The ancient Israelites had turned their backs on God’s laws and were receiving the consequences of their poor choices. In this particular instance, they were experiencing poverty and economic hardship. Today, we find our own nation at a crossroads, not just economically, but morally and spiritually. Will we reassert our freedom and the responsibility to govern ourselves according to the principles of limited government as established in our Constitution? Or will we “bow to the golden calf” as the misled Israelites did in the wilderness at an earlier time in their history? Will we Americans choose freedom or slavery?

We, the people, can reclaim the rugged individualism that built our nation and the faith on which it was founded, or we can surrender our rights by relying on the power of the state and the ability of the government to provide for us. One path is the path of freedom, the other the path of government servitude.

President Abraham Lincoln spoke to the moral dilemma in his time. In his Proclamation of a National Day of Prayer and Fasting on March 30, 1863, Lincoln called our nation back to its spiritual roots and made some insightful observations about the dilemma facing our fellow-citizens during the critical days of the Civil War.

And whereas it is the duty of nations as well as of men…to recognize the sublime truth, announced in the Holy Scriptures and proven by all history, that those nations only are blessed whose God is the Lord…

We have been the recipients of the choicest bounties of Heaven. We have been preserved, these many years, in peace and prosperity. We have grown in numbers, wealth and power, as no other nation has ever grown. But we have forgotten God. We have forgotten the gracious hand which preserved us in peace, and multiplied and enriched and strengthened us; and we have vainly imagined, in the deceitfulness of our hearts, that all these blessings were produced by some superior wisdom and virtue of our own. Intoxicated with unbroken success, we have become too self-sufficient to feel the necessity of redeeming and preserving grace, too proud to pray to the God that made us!

There are tens of thousands of our citizens – perhaps millions – who recognize these truths. Some of them marched on Washington on Saturday, September 12. Yet, we have a president who ignored these citizens. He flew out of town for business elsewhere. When one considers his recent travels and speeches, he appears more interested in promoting Islam and recognizing it, than acknowledging the spiritual, moral and political values that have made us the nation we are. Why doesn’t he talk about America’s founding principles? Is it because he denies the godly and just principles that built this nation?

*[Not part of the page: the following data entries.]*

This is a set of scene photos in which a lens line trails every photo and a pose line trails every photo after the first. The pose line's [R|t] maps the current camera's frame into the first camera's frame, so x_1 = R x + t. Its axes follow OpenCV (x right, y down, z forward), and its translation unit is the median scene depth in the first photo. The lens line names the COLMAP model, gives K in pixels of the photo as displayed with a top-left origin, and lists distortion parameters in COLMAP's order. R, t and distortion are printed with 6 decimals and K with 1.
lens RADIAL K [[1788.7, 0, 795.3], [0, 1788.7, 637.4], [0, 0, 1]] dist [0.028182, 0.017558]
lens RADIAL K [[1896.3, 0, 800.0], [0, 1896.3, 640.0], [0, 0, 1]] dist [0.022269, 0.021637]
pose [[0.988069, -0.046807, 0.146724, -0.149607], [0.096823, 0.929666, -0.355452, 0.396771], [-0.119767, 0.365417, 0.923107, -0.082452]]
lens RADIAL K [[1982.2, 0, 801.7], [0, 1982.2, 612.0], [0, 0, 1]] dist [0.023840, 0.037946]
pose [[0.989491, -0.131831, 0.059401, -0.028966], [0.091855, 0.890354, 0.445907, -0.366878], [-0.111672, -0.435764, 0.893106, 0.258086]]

President Obama’s goal is to expand government, not liberty. This is wrong and this is evil. Thank God some of us recognize it. And we will fight for days, weeks and years to see the principles of liberty restored. We have considered our ways and have come up with answers very different from those of this administration.

Will our fellow-citizens consider their ways? Will they stand and fight for their liberty, or will they surrender their freedom to the government?

Now is the hour of decision. Each citizen must determine the kind of nation they want to pass on to their children and grandchildren. The path of freedom and the path of slavery are both before us. Which path will we choose?